Lom is a town in northwestern Bulgaria, part of Montana Province, situated on the right bank of the Danube, close to the estuary of the Lom River. It is 162 km north of Sofia, 56 km southeast of Vidin, 49 km north of Montana and 42 km west of Kozloduy. It is the second most important Bulgarian port on the Danube after Rousse.
Antiquity and Middle Ages
Lom was founded by the Thracians under the name of Artanes in Antiquity. After them the Romans called the fortress and the town Almus, from where the name of the today's town and of the Lom River comes.
There are no reports proving that there existed a big settlement in the Middle Ages. It was not until Ottoman rule that it enlarged but for a long time it was under the shadow of the dominant towns of Vidin, Nikopol and Silistra. It is assumed that the Ottoman village was founded in 1695 by Kara Mustafa and Murad Bey, who were defeated at Vienna in 1683 and who came here sailing rafts along the Danube.
Ottoman rule and Bulgarian National Revival
The name Lom Palanka was mentioned for a first time in 1704. The settlement then called "palanka" was something between a village and a town in size and importance.

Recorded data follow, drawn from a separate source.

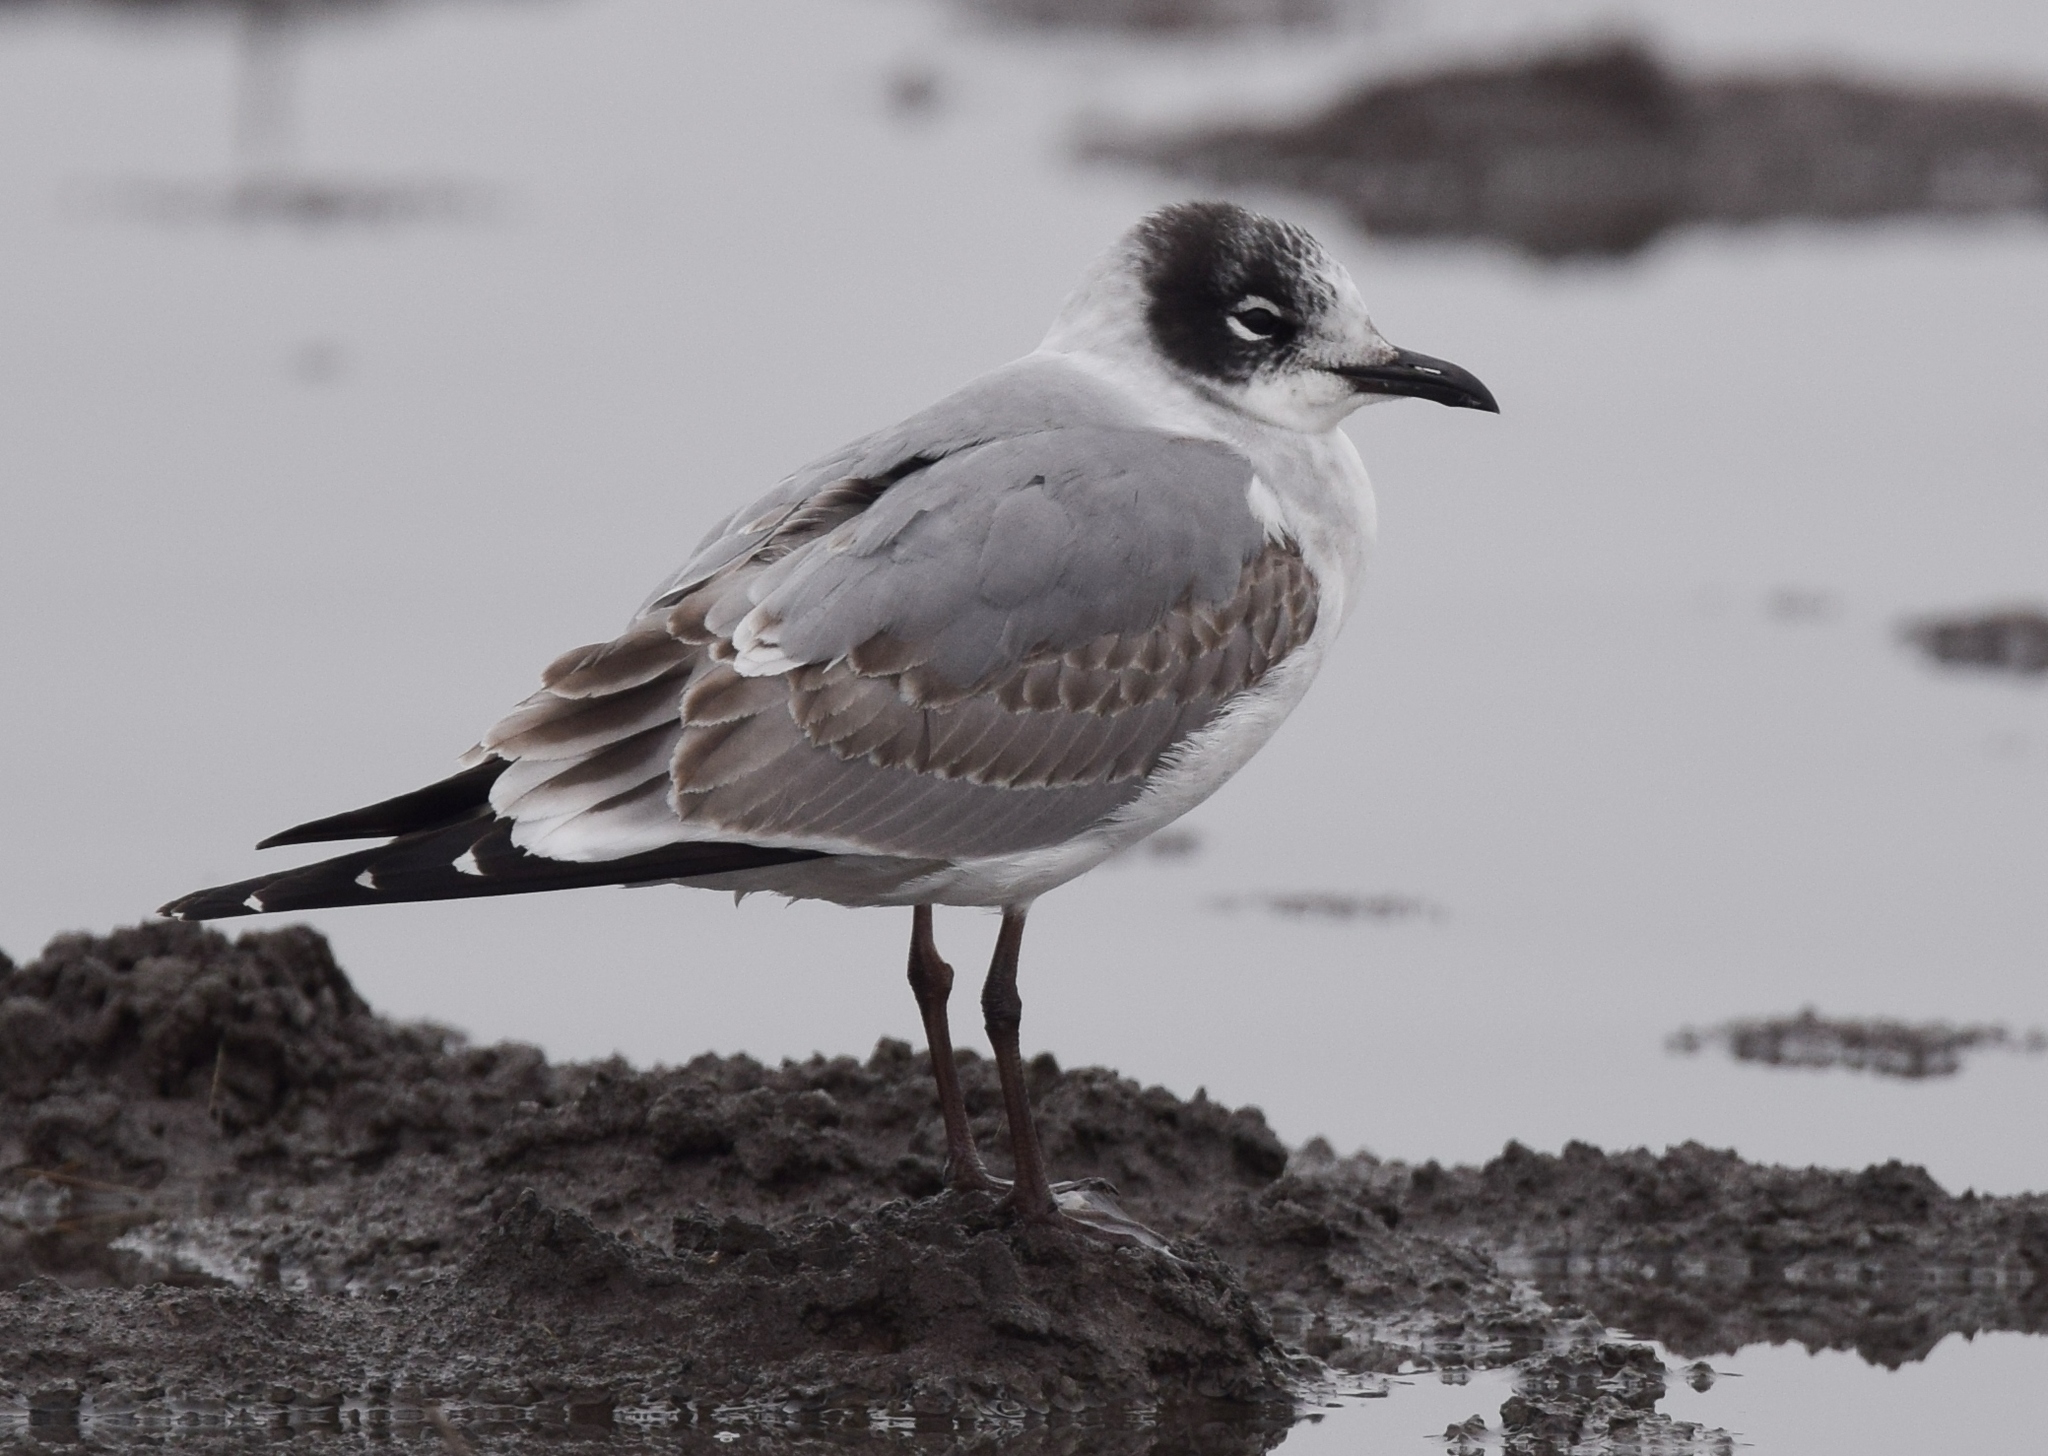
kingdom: Animalia
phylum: Chordata
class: Aves
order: Charadriiformes
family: Laridae
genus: Leucophaeus
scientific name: Leucophaeus pipixcan
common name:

In 1798 Lom suffered from brigand raids. With the development of shipping along the Danube after 1830, the importance of the town grew. The road to Sofia contributed to its progress and turned it into a main export port to Vienna (Austria). By 1869 there were 120 shops, 148 trade offices, 175 food shops, 34 coffee bars, 6 hotels and 2 mills. The town was centred around the old Kale (fortress), which was entered through three kapii (gates) — Vidinska, Belogradchishka, Sofiyska. The tradesmen from Lom offered goods at the biggest fairs in the region and beyond. In 1880 there were 7 500 inhabitants in the town.
Lom is proud of its traditions from the period of the Bulgarian National Revival. In 1856 the first community centre in Bulgaria was founded in the town, the first women's society in the country was elso established in 1858 and one of the first theatre performances took place in the town. Krastyu Pishurka, a noted educator, also worked in Lom.
Lom, as many other Bulgarian towns, has had a poor infrastructure since the fall of communism. Most of the streets and houses are in a poor condition. Despite this, little has been done by the local government to solve the problem. Other major issues include poverty, which is extremely high mainly due to the very low rate of unemployment. An increase in the population of the elderly and the Roma minority only contributes to the decrease of job opportunities as young people seek to leave the town in search of better education and life prospects.
Among the remarkable landmarks are: Plazha (The Beach) - the 500 m. long pebbled beach at the bank of the Danube River, 3 km. from the centre of the town; Town Museum of History, housed in the building of the old town-hall; Preserved foundations of the antique fortress Almus; Postoyanstvo, the oldest community centre in Bulgaria; Building of the former School of Pedagogy; Borunska Church; Monument of Tseko Voivoda (1807-1881), a participant in the battles for liberation of Serbia and proclaimed by the Serbian government to be a voyvoda (revolutionary leader).